→ **TO DO**
[A] In the author biography, under what pen-name was The Warning Bell previously published?
[B] Retype part of the author biography word for word, beginning at the words "As a kid I longed" and stopping after "could write it.".

-- DOCUMENT EXCERPT follows --

More About the Author
Tim Griggs very sadly died in October 2013.
To avoid any confusion, The Warning Bell was previously published under the pen-name of Tom Macaulay, but is now happily brought back under the T. D. Griggs mantle.
THIS WAS THE STORY BEFORE TIM'S UNTIMELY DEATH...
As a kid I longed for a world in which intrepid chaps wrestled endangered wildlife and won swordfights with scoundrels.
I was in primary school at the time, in a leafy but dull dormitory suburb on the outskirts of London. On the outskirts of everything, it seemed to me.
But I had made one crucial discovery. If I couldn't live adventure, I could write it.
My stories were a tad derivative at first. I read Ivanhoe and scribbled for months about knights and tournaments while better balanced kids were out on their bikes. I read War of the Worlds and wrote an apocalyptic tale in which aliens destroyed Sidcup, which at least proved I knew the importance of a happy ending.

-- DOCUMENT EXCERPT concluded --
-- DATA follows --

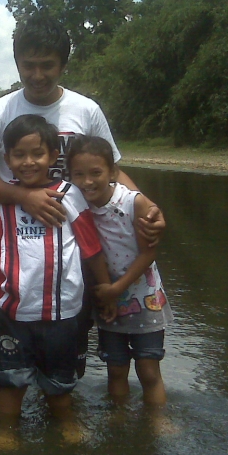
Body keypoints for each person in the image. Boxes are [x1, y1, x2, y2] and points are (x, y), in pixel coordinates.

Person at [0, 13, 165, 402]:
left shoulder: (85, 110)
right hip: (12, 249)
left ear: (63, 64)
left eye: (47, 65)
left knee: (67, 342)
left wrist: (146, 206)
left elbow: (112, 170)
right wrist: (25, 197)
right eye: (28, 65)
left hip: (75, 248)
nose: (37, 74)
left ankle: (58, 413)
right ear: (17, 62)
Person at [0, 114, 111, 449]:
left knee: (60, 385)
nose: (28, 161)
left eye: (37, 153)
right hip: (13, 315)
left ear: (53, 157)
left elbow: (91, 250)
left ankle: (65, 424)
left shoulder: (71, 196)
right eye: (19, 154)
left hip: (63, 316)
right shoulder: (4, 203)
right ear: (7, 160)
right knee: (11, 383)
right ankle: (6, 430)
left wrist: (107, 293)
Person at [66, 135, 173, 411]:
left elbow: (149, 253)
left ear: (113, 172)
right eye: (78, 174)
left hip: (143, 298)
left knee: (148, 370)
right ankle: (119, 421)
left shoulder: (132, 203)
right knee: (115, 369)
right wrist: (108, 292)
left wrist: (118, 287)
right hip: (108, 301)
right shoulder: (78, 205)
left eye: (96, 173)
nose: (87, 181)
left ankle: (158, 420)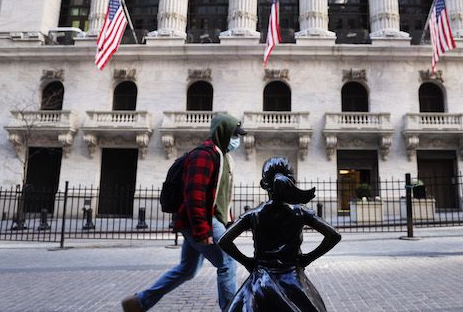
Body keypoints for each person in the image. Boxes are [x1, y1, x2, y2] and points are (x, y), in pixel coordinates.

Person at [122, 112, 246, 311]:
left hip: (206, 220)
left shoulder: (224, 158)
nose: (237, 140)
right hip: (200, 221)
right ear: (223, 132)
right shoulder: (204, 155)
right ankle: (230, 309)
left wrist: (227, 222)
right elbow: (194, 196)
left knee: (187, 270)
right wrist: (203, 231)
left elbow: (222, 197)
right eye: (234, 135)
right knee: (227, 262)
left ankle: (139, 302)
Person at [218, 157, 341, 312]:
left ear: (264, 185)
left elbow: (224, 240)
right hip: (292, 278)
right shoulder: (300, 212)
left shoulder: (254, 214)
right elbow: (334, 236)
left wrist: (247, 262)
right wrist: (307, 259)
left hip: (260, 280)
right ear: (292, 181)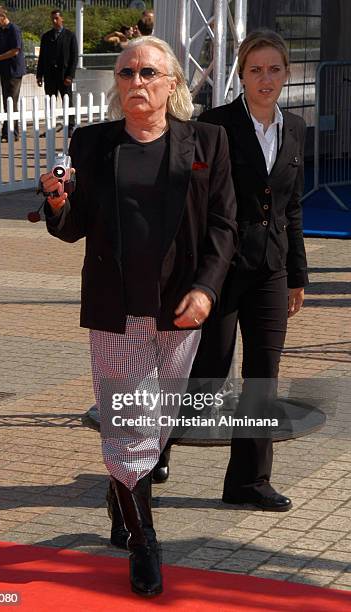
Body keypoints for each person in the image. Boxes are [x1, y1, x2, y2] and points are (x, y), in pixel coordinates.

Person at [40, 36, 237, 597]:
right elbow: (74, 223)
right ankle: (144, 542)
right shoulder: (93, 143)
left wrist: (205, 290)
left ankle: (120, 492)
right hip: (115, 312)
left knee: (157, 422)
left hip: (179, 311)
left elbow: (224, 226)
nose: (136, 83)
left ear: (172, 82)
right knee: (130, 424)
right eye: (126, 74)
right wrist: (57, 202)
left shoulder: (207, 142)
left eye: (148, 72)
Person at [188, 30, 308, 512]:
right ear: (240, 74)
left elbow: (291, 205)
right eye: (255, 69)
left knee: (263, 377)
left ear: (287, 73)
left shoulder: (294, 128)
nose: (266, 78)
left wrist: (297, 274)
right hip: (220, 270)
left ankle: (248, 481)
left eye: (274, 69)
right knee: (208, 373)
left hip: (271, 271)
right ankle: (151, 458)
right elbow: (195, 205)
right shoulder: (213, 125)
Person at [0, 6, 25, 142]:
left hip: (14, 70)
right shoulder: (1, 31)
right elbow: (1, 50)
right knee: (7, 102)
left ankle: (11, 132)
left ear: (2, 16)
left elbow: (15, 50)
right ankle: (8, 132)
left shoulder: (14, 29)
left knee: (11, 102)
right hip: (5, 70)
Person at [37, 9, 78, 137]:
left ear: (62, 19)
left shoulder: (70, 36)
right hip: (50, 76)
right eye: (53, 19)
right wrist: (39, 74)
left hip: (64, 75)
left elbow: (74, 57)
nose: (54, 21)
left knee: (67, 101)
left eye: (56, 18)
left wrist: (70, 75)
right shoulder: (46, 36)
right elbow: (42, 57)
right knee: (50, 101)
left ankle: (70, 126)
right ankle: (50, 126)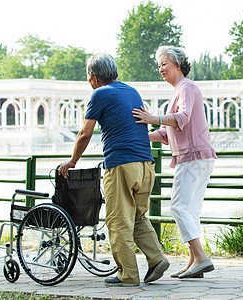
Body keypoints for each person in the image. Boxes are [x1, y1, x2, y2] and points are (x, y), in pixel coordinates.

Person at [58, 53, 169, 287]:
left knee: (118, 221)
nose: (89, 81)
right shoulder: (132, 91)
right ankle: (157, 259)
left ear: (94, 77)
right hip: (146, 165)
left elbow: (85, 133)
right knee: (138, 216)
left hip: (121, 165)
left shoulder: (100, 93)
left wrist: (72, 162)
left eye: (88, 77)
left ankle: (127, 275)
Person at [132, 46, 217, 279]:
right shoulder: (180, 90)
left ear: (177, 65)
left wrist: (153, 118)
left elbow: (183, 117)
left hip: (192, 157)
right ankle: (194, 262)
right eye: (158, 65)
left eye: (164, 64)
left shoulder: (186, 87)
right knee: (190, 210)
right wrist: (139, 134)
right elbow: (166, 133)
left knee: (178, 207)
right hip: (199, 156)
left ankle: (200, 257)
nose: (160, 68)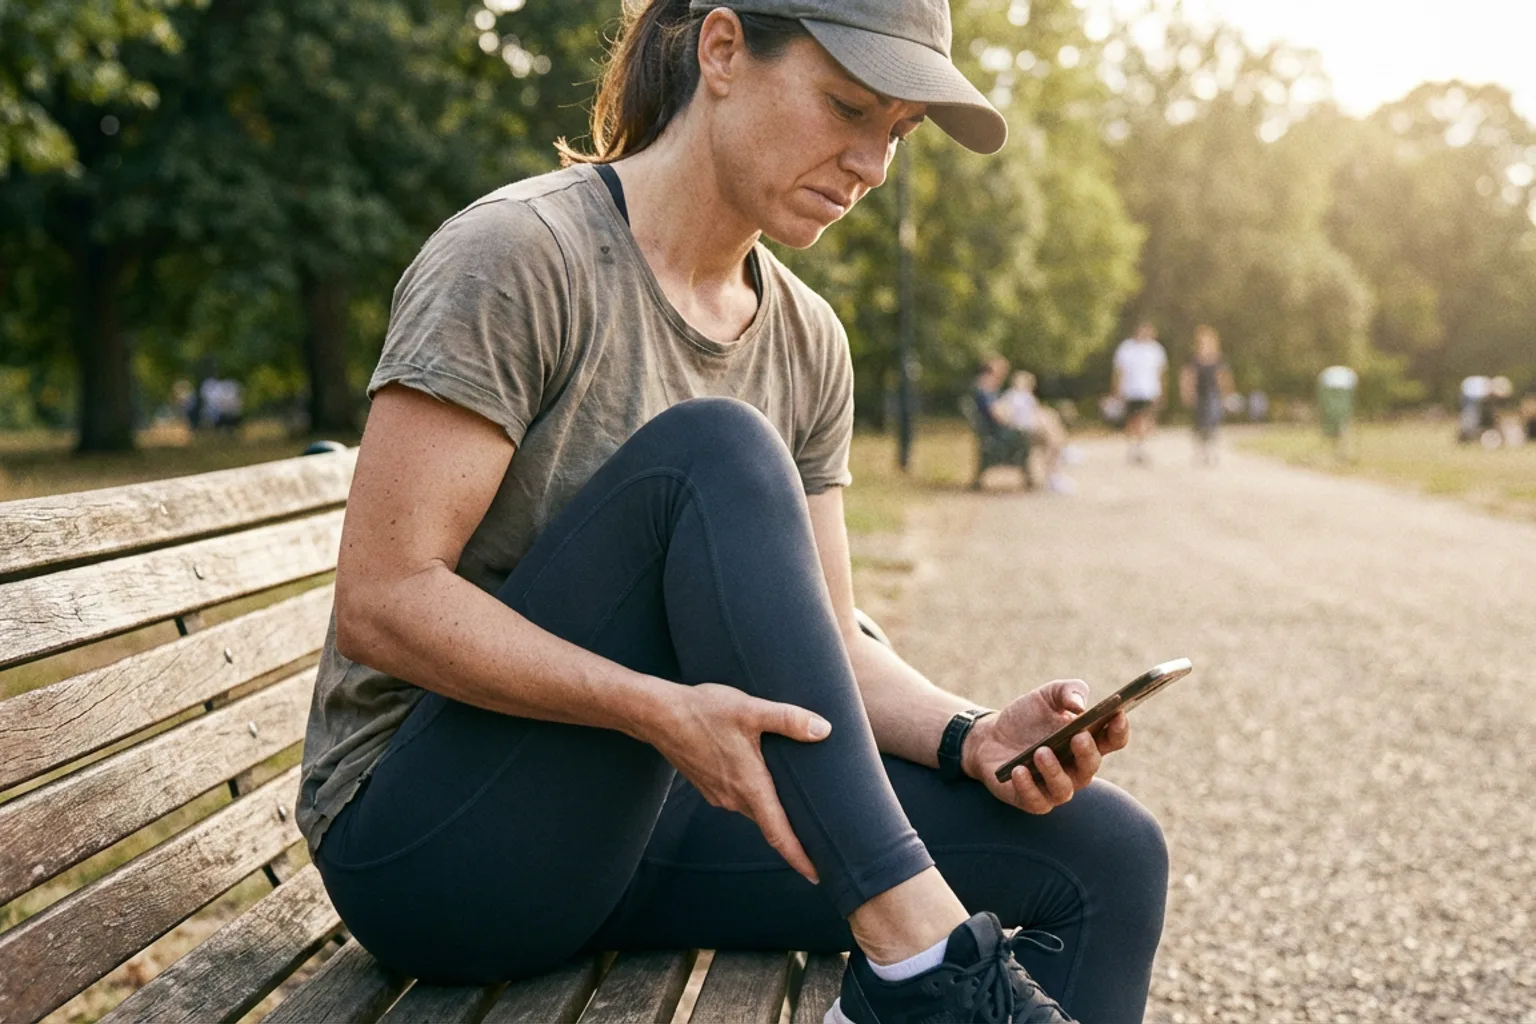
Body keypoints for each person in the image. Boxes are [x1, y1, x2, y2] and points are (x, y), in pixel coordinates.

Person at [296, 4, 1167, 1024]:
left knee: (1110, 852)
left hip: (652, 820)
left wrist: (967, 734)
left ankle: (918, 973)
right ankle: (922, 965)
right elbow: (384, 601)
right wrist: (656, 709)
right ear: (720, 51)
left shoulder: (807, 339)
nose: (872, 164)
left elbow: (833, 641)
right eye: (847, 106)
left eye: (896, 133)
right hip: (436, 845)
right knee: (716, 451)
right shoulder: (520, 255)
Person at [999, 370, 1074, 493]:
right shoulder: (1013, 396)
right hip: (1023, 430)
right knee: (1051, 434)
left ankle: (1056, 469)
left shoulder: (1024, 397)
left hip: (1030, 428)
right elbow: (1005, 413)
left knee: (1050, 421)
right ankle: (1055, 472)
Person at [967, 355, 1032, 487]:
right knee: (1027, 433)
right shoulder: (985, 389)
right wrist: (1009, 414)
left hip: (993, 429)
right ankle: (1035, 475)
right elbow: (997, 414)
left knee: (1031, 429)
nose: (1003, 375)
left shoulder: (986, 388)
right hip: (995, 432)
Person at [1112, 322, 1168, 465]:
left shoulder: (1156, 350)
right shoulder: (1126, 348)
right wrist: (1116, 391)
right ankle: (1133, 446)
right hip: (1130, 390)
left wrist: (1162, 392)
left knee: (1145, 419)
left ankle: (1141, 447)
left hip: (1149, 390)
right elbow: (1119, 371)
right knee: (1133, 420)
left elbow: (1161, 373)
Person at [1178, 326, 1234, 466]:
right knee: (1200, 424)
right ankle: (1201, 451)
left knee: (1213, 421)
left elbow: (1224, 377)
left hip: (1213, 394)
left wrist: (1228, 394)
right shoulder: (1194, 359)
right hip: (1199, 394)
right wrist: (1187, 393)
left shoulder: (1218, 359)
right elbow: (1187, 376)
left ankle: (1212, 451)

-- DATA concluded --

→ **LIST OF ANSWERS**
[A] Tom Macaulay

[B]
As a kid I longed for a world in which intrepid chaps wrestled endangered wildlife and won swordfights with scoundrels.
I was in primary school at the time, in a leafy but dull dormitory suburb on the outskirts of London. On the outskirts of everything, it seemed to me.
But I had made one crucial discovery. If I couldn't live adventure, I could write it.